By: Ari Berman
Reporters slated for “embedded” war coverage in Iraq who wear eyeglasses (probably a fair number of the total) have to surmount one obstacle others don’t have to deal with. The basic M40 General Purpose Mask designed to protect them from chemical and gas attacks apparently fits so snugly they have to remove their glasses before they strap them on.
So how, then, can they see what’s coming to get them, or an escape route? They must order prescription optical inserts to be mounted in the masks. But if you need glasses only for reading, forget it — these inserts are for “distance” vision.
E&P has obtained a document issued to embedded reporters instructing them on how to order the inserts. Reporters are to send their prescriptions to the Naval Ophthalmic Support & Training Activity (NOSTRA), based at the Naval Weapons Station in Yorktown, Va. “We’re the LensCrafters of the armed forces,” boasts NOSTRA public affairs officer Jim Kemp.
If necessary, according to the document sent to the embedded scribes, “orders will be delivered to destination via FedEx” (at the recipient’s expense), so we now know that FedEx delivers to Kuwait. But this will happen only after the order is “inspected to ensure it exceeds standards for quality. … Included will be instructions for assembly.”
Kemp is organizing a media tour at NOSTRA for journalists that want to cover the manufacturing process of the optical insert. There’s been no interest in that so far, although many journalists have called Kemp inquiring about their orders.

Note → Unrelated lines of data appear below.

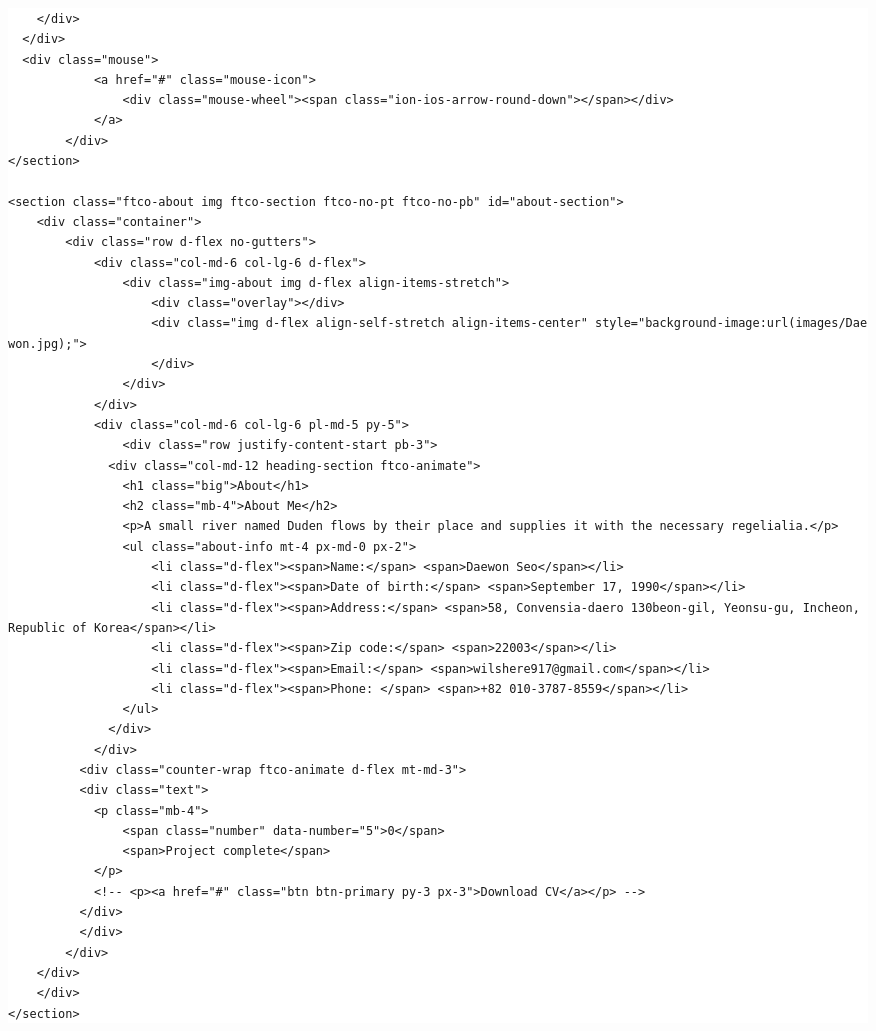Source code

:         </div>
      </div>
      <div class="mouse">
				<a href="#" class="mouse-icon">
					<div class="mouse-wheel"><span class="ion-ios-arrow-round-down"></span></div>
				</a>
			</div>
    </section>

    <section class="ftco-about img ftco-section ftco-no-pt ftco-no-pb" id="about-section">
    	<div class="container">
    		<div class="row d-flex no-gutters">
    			<div class="col-md-6 col-lg-6 d-flex">
    				<div class="img-about img d-flex align-items-stretch">
    					<div class="overlay"></div>
	    				<div class="img d-flex align-self-stretch align-items-center" style="background-image:url(images/Daewon.jpg);">
	    				</div>
    				</div>
    			</div>
    			<div class="col-md-6 col-lg-6 pl-md-5 py-5">
    				<div class="row justify-content-start pb-3">
		          <div class="col-md-12 heading-section ftco-animate">
		          	<h1 class="big">About</h1>
		            <h2 class="mb-4">About Me</h2>
		            <p>A small river named Duden flows by their place and supplies it with the necessary regelialia.</p>
		            <ul class="about-info mt-4 px-md-0 px-2">
		            	<li class="d-flex"><span>Name:</span> <span>Daewon Seo</span></li>
		            	<li class="d-flex"><span>Date of birth:</span> <span>September 17, 1990</span></li>
		            	<li class="d-flex"><span>Address:</span> <span>58, Convensia-daero 130beon-gil, Yeonsu-gu, Incheon, Republic of Korea</span></li>
		            	<li class="d-flex"><span>Zip code:</span> <span>22003</span></li>
		            	<li class="d-flex"><span>Email:</span> <span>wilshere917@gmail.com</span></li>
		            	<li class="d-flex"><span>Phone: </span> <span>+82 010-3787-8559</span></li>
		            </ul>
		          </div>
		        </div>
	          <div class="counter-wrap ftco-animate d-flex mt-md-3">
              <div class="text">
              	<p class="mb-4">
	                <span class="number" data-number="5">0</span>
	                <span>Project complete</span>
                </p>
                <!-- <p><a href="#" class="btn btn-primary py-3 px-3">Download CV</a></p> -->
              </div>
	          </div>
	        </div>
        </div>
    	</div>
    </section>
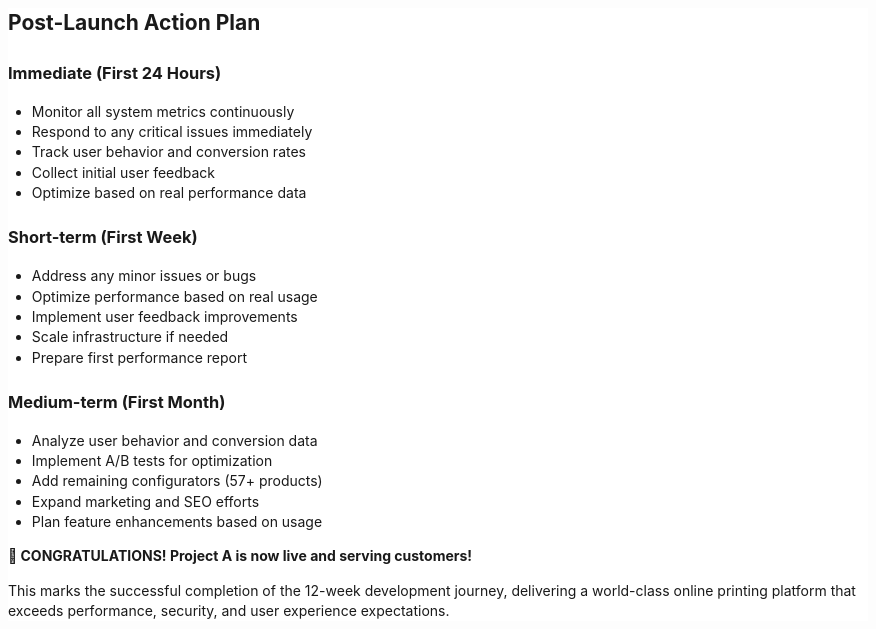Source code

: 
## Post-Launch Action Plan

### Immediate (First 24 Hours)
- Monitor all system metrics continuously
- Respond to any critical issues immediately
- Track user behavior and conversion rates
- Collect initial user feedback
- Optimize based on real performance data

### Short-term (First Week)
- Address any minor issues or bugs
- Optimize performance based on real usage
- Implement user feedback improvements
- Scale infrastructure if needed
- Prepare first performance report

### Medium-term (First Month)
- Analyze user behavior and conversion data
- Implement A/B tests for optimization
- Add remaining configurators (57+ products)
- Expand marketing and SEO efforts
- Plan feature enhancements based on usage

**🎉 CONGRATULATIONS! Project A is now live and serving customers!**

This marks the successful completion of the 12-week development journey, delivering a world-class online printing platform that exceeds performance, security, and user experience expectations.
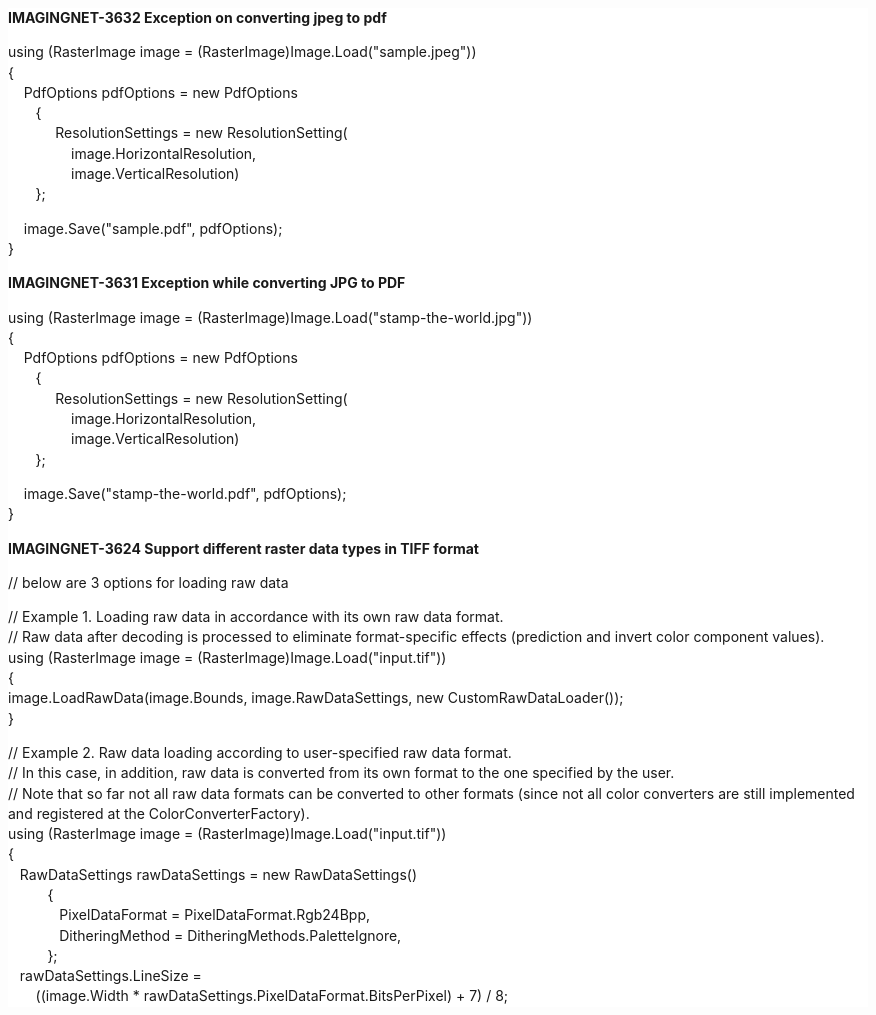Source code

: **IMAGINGNET-3632 Exception on converting jpeg to pdf**

using (RasterImage image = (RasterImage)Image.Load("sample.jpeg"))  
{  
    PdfOptions pdfOptions = new PdfOptions  
       {  
            ResolutionSettings = new ResolutionSetting(  
                image.HorizontalResolution,  
                image.VerticalResolution)  
       };  

    image.Save("sample.pdf", pdfOptions);  
}

**IMAGINGNET-3631 Exception while converting JPG to PDF**

using (RasterImage image = (RasterImage)Image.Load("stamp-the-world.jpg"))  
{  
    PdfOptions pdfOptions = new PdfOptions  
       {  
            ResolutionSettings = new ResolutionSetting(  
                image.HorizontalResolution,  
                image.VerticalResolution)  
       };  

    image.Save("stamp-the-world.pdf", pdfOptions);  
}

**IMAGINGNET-3624 Support different raster data types in TIFF format**

// below are 3 options for loading raw data  

// Example 1. Loading raw data in accordance with its own raw data format.  
// Raw data after decoding is processed to eliminate format-specific effects
(prediction and invert color component values).  
using (RasterImage image = (RasterImage)Image.Load("input.tif"))  
{  
image.LoadRawData(image.Bounds, image.RawDataSettings, new
CustomRawDataLoader());  
}  

// Example 2. Raw data loading according to user-specified raw data format.  
// In this case, in addition, raw data is converted from its own format to the
one specified by the user.  
// Note that so far not all raw data formats can be converted to other formats
(since not all color converters are still implemented and registered at the
ColorConverterFactory).  
using (RasterImage image = (RasterImage)Image.Load("input.tif"))  
{  
   RawDataSettings rawDataSettings = new RawDataSettings()  
          {  
             PixelDataFormat = PixelDataFormat.Rgb24Bpp,  
             DitheringMethod = DitheringMethods.PaletteIgnore,  
          };  
   rawDataSettings.LineSize =  
       ((image.Width \* rawDataSettings.PixelDataFormat.BitsPerPixel) + 7) / 8;  
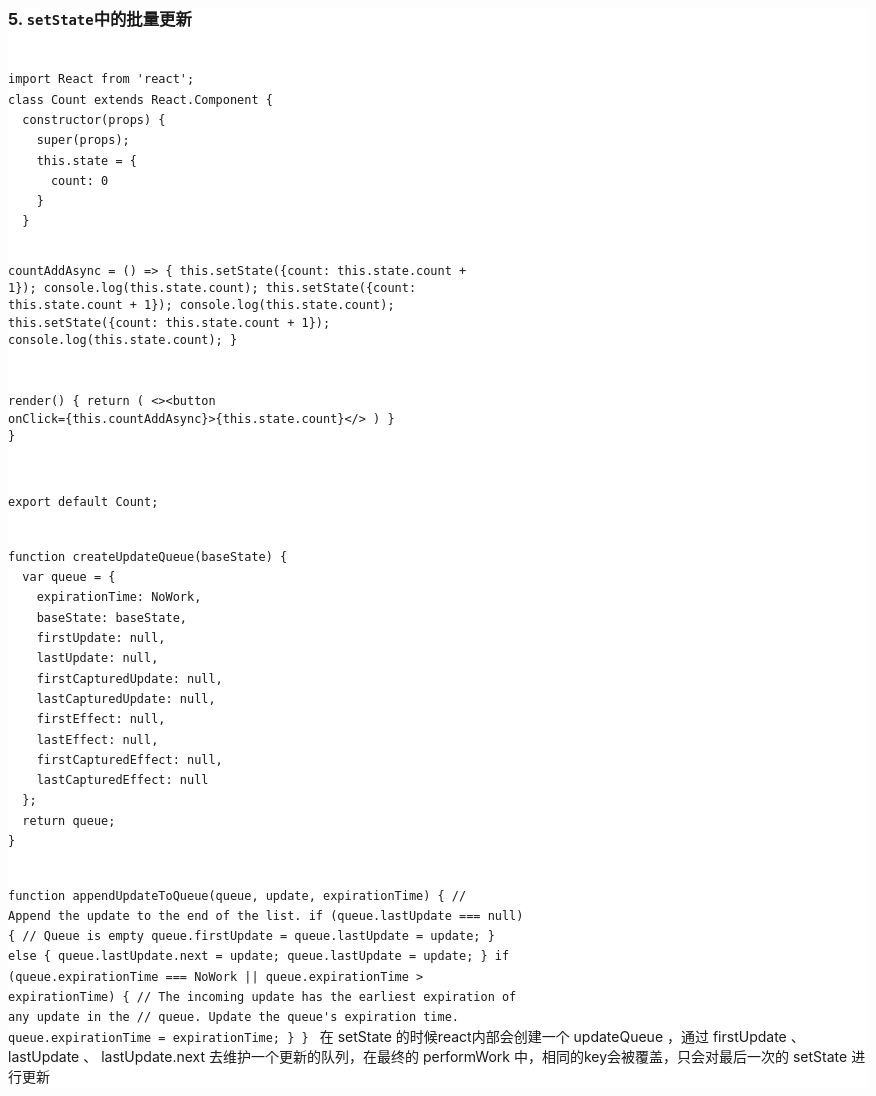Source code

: 
### 5. `setState`中的批量更新
<Code language="js">
import React from 'react';
class Count extends React.Component {
  constructor(props) {
    super(props);
    this.state = {
      count: 0
    }
  }

  countAddAsync = () => {
    this.setState({count: this.state.count + 1});
    console.log(this.state.count);
    this.setState({count: this.state.count + 1});
    console.log(this.state.count);
    this.setState({count: this.state.count + 1});
    console.log(this.state.count);
  }

  render() {
    return (
      <>\<button onClick={this.countAddAsync}>{this.state.count}</button></>
    )
  }
}

export default Count; 
</Code>

<Code language="js">
function createUpdateQueue(baseState) {
  var queue = {
    expirationTime: NoWork,
    baseState: baseState,
    firstUpdate: null,
    lastUpdate: null,
    firstCapturedUpdate: null,
    lastCapturedUpdate: null,
    firstEffect: null,
    lastEffect: null,
    firstCapturedEffect: null,
    lastCapturedEffect: null
  };
  return queue;
}

function appendUpdateToQueue(queue, update, expirationTime) {
  // Append the update to the end of the list.
  if (queue.lastUpdate =\=\= null) {
    // Queue is empty
    queue.firstUpdate = queue.lastUpdate = update;
  } else {
    queue.lastUpdate.next = update;
    queue.lastUpdate = update;
  }
  if (queue.expirationTime === NoWork || queue.expirationTime > expirationTime) {
    // The incoming update has the earliest expiration of any update in the
    // queue. Update the queue's expiration time.
    queue.expirationTime = expirationTime;
  }
}
</Code>
在 setState 的时候react内部会创建一个 updateQueue ，通过 firstUpdate 、 lastUpdate 、 lastUpdate.next 去维护一个更新的队列，在最终的 performWork 中，相同的key会被覆盖，只会对最后一次的 setState 进行更新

In related news, journalists have apparently not developed a close rapport with their gas masks. A Thursday story in The Washington Post reported that during a chemical weapons scare at Camp Ripper, Kuwait this week, “reporters snapped pictures of the masked-up Marines and wondered what to do. … About two-thirds of the journalists had brought gas masks,” but they were slow to don them.